In low power mode, the output of the mic is 0V. In the circuit simulator this causes a high output of the opamp. I'm therefore concerned about the power drawn due to R5. Any reason of having such a low resistance, could I increase to 1M with no change of behavior?
You may not need R5, but the output won't stay driven high when the mic goes to ground. R5 is there to assure the output goes low when the input is trying to drive it below ground. Op amps can do funny things as the output goes to the rails. Often their drive capability is limited, so the pull down.
Your simulation has to wait for the cap to discharge, then the output will also go to ground and no more current in R5. But you can make R5 bigger. The only rule is when you modify the gain setting resistors, keep R1=R3 and R2=R4. That's not actually a hard requirement, but it makes the circuit easy to analyze. Different values in the same ratios R1/R2 = R3/R4 give the same output but present different resistance at the op amp inputs (to balance the input offset current impact) but that's not important in this circuit. Different ratios give a different gain for the two inputs which will mess with the operation of the circuit.
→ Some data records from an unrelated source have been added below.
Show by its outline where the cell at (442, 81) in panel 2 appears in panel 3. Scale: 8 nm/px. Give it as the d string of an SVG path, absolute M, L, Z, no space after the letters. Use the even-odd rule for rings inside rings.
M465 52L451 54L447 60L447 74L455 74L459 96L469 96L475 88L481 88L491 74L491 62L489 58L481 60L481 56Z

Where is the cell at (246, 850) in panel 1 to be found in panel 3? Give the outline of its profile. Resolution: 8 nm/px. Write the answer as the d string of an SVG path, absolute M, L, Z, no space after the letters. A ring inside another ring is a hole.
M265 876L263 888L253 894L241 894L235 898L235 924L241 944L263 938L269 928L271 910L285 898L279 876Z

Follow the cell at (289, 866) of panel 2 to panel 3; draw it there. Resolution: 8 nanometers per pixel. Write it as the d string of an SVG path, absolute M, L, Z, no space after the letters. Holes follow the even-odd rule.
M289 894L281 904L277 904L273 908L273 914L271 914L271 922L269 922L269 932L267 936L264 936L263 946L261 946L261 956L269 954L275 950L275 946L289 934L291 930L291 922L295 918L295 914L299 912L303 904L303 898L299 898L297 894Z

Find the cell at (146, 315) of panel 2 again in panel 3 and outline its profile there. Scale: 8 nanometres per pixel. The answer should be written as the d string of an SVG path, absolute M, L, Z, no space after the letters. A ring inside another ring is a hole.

Ignoring that the inputs to the op amp are both connected to the mic consider them separately. The output of the circuit without the cap is just G * (A-B) where G is the gain (R2/R1) and A and B are the voltages at the two inputs (where the mic is connected). So with both inputs connected the output would be zero. When the cap is included the A input gain drops at higher frequencies. At DC both inputs are the same so the output is zero. At frequencies well above the corner frequency the A gain is zero making the circuit just G * B. Since the bias point (DC gain) is zero, the AC signal is centered at ground. Without a negative supply that means the signal is positive only.
So make sure you pick an op amp that is ok driving the output to ground. Don't go by the part number on the schematic. That's just one I picked from the LTspice library that worked. First I had to go through a bunch that didn't work!